Television in Kid’s Bedrooms

Dyke, who is the father of two teenaged daughters, also believes that excessive TV watching erodes important relational time. He says this is especially true when children have televisions in their bedrooms. “What children need are relationships,” says Dyke.

“They need relationships with their parents, their siblings, their dogs and themselves. Playing a game together, sitting and talking with each other, baking a cake together, these activities build relationships. Television devours the time we might otherwise have spent together.”

Dyke says he and his wife learned this lesson the hard way. “Our girls had TVs in their bedrooms. I hated it. I had no idea what they were really watching and they were off in their own rooms away from us.
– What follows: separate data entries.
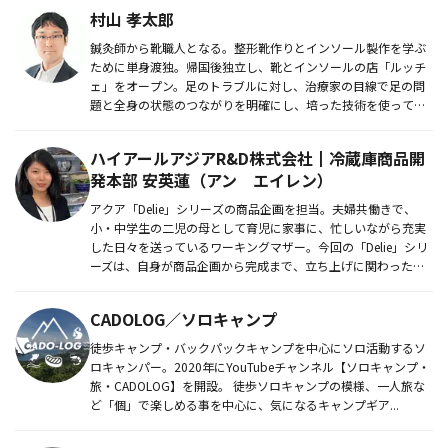
村山 孝太郎
鍼灸師から靴職人となる。整形靴作りとインソール製作を学ぶ
ために単身渡独。帰国後独立し、靴とインソールの店「ルッチ
ェ」をオープン。足のトラブルに対し、治療家の目線で足の問
題と全身の状態のつながりを明確にし、培った技術を使って、
靴作りとインソー...
ハイアールアジアR&D株式会社┃冷蔵庫商品開
発本部 安英蓮（アン エイレン）
アクア「Delie」シリーズの商品企画を担当。夫婦共働きで、
小・中学生の二児の母として育児に家事に、忙しいながら充実
した日々を送っているワーキングマザー。今回の「Delie」シリ
ーズは、自身が商品企画から完成まで、立ち上げに関わった。
夫婦共...
CADOLOG／ソロキャンプ
徒歩キャンプ・バックパックキャンプを中心にソロ活動するソ
ロキャンパー。2020年にYouTubeチャンネル【ソロキャンプ・
旅・CADOLOG】を開設。 徒歩ソロキャンプの模様、一人旅な
ど「個」で楽しめる事を中心に、気になるキャンプギア...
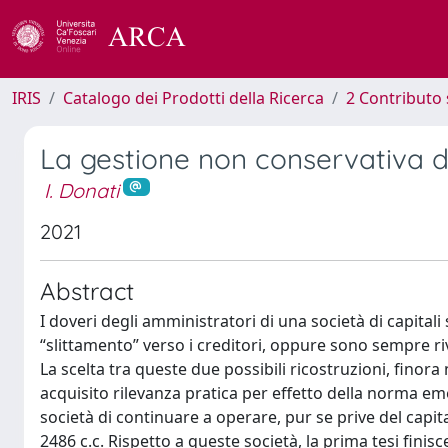
IRIS
Catalogo dei Prodotti della Ricerca
2 Contributo 
La gestione non conservativa de
I. Donati
2021
Abstract
I doveri degli amministratori di una società di capitali 
“slittamento” verso i creditori, oppure sono sempre riv
La scelta tra queste due possibili ricostruzioni, fin
acquisito rilevanza pratica per effetto della norma eme
società di continuare a operare, pur se prive del capit
2486 c.c. Rispetto a queste società, la prima tesi fin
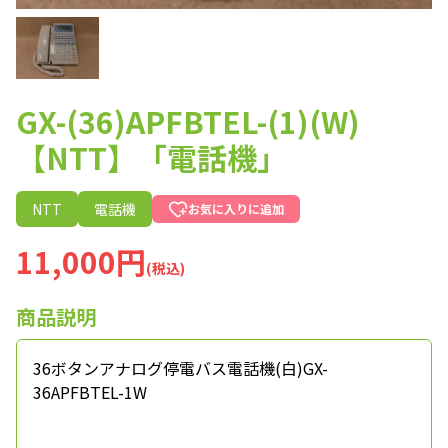
GX-(36)APFBTEL-(1)(W)
【NTT】「電話機」
NTT
電話機
お気に入りに追加
11,000円
(税込)
商品説明
36ボタンアナログ停電バス電話機(白)GX-
36APFBTEL-1W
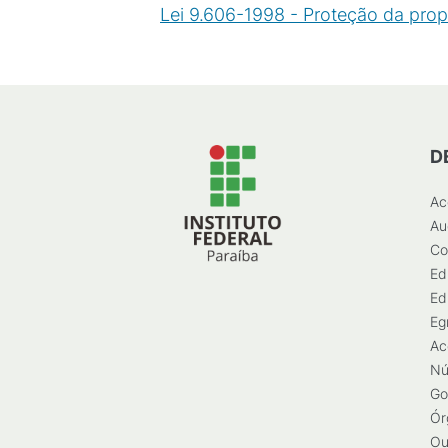
Lei 9.606-1998 - Proteção da prop
D
Ac
Au
Co
Ed
Ed
Eg
Ac
Nú
Go
Ór
Ou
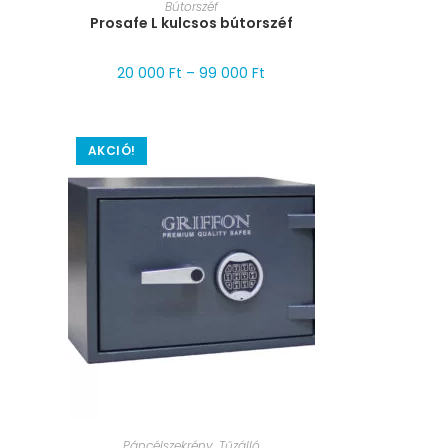
MÉRET VÁLASZTÁSA
Bútorszéf
Prosafe L kulcsos bútorszéf
20 000
Ft
–
99 000
Ft
AKCIÓ!
MÉRET VÁLASZTÁSA
Páncélszekrény
,
Tűzálló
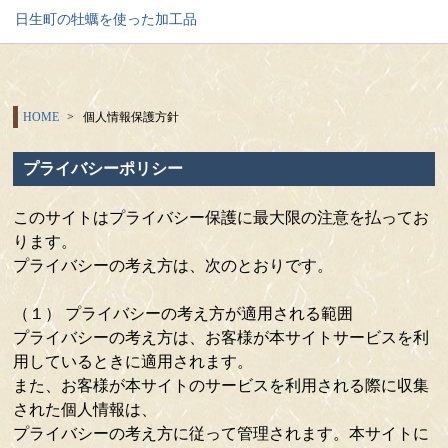
日生町の牡蠣を使った加工品
HOME
個人情報保護方針
プライバシーポリシー
このサイトはプライバシー保護に最大限の注意を払ってお
ります。
プライバシーの考え方は、次のとおりです。
（１） プライバシーの考え方が適用される範囲
プライバシーの考え方は、お客様が本サイトサービスを利
用しているときに適用されます。
また、お客様が本サイトのサービスを利用される際に収集
された個人情報は、
プライバシーの考え方に従って管理されます。本サイトに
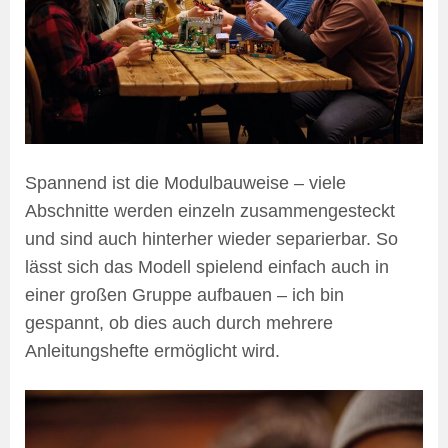
Spannend ist die Modulbauweise – viele
Abschnitte werden einzeln zusammengesteckt
und sind auch hinterher wieder separierbar. So
lässt sich das Modell spielend einfach auch in
einer großen Gruppe aufbauen – ich bin
gespannt, ob dies auch durch mehrere
Anleitungshefte ermöglicht wird.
It was something we really regretted.”

Lost family time is only one of the concerns related to television in children’s rooms. According to a recent article in the New York Times by Tara Parker-Pope , “Children with bedroom TVs have lower test scores and are more likely to have sleep problems.” Additionally, the article states that research indicates having a television in a child’s bedroom is “strongly associated with being overweight and having a higher risk for smoking.”

Intolerance for Boredom

Alex’s intolerance for boredom is apparently a common side effect of heavy TV viewing. According to an article in Scientific American, “Heavy viewers report feeling significantly more anxious and less happy than light viewers do in unstructured situations, such as doing nothing, daydreaming or waiting in line.” The article goes on to say that “…self-described [television] addicts are more easily bored and distracted and have poorer attentional control than nonaddicts.”
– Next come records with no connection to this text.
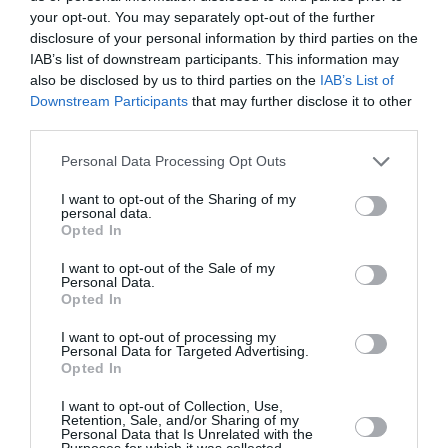
your opt-out. You may separately opt-out of the further
disclosure of your personal information by third parties on the
IAB’s list of downstream participants. This information may
also be disclosed by us to third parties on the
IAB’s List of
Downstream Participants
that may further disclose it to other
Σανίδα σωτηρίας με νέα προσωρινά
third parties.
μέτρα αναζητά η Ένωση Μεσσηνίας
Personal Data Processing Opt Outs
10/06/2020 10:19
I want to opt-out of the Sharing of my
personal data.
Την αναστολή οποιουδήποτε μέτρου αναγκαστικής
Opted In
εκτέλεσης εναντίον της (κατασχέσεις,
I want to opt-out of the Sale of my
πλειστηριασμοί κ.λπ.) ζητά η Ένωση Μεσσηνίας
Personal Data.
Opted In
(πρώην ΕΑΣ) με...
I want to opt-out of processing my
Personal Data for Targeted Advertising.
Opted In
I want to opt-out of Collection, Use,
Retention, Sale, and/or Sharing of my
Personal Data that Is Unrelated with the
Purposes for which it was collected.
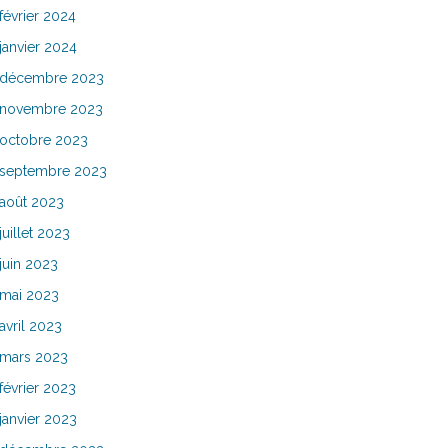
février 2024
janvier 2024
décembre 2023
novembre 2023
octobre 2023
septembre 2023
août 2023
juillet 2023
juin 2023
mai 2023
avril 2023
mars 2023
février 2023
janvier 2023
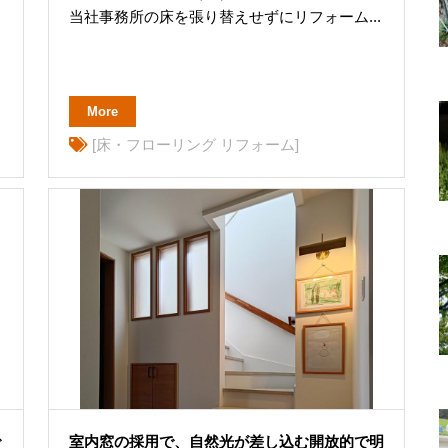
当社事務所の床を張り替えせずにリフォーム...
More
[床・フローリング リフォーム]
で
室内窓の採用で、自然光が差し込む開放的で明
Dyke believes that television robs children of the opportunity to be bored, which, in turn, robs them of time for creative thought. “Boredom is like Grand Central Station,” says Dyke. “It occurs when we are not on our way to do something. It is a place where we can sit down and think, ‘What would I like to do?’”

He also believes that television blunts creativity. “Television is like being spoon fed already chewed food. In my practice I don’t see children making up creative scripts for characters in play. Instead they parrot words they’ve heard on television. It looks like play, but it isn’t. Through television we can vicariously live the life of the rich, famous and beautiful. Unfortunately, it robs us of the time to live our own lives.”

TV and Values

“Television reflects the values of big business executives whose only concern is profit,” says Dyke. “Do we really want big business showing our children what is cool?” Television also teaches our children to be consumers. “Kids grow up believing that if they buy enough stuff they don’t need, they will be happy.” Additionally, Dyke is concerned about the effect of television on children’s perception of the world. “Much of the programming on television teaches that the world is a very violent place. It sends the message that the world is bad and getting worse and that violence is cool.”

I recently asked Alex if he thinks he’ll let his own children watch as much TV as he has. His answer was no. “Yeah, I have watched a lot of TV. I’m trying to cut back,” he adds with the seriousness of a two pack-a-day smoker. “I felt like I was wasting too much time because, really, time watching TV is time wasted.”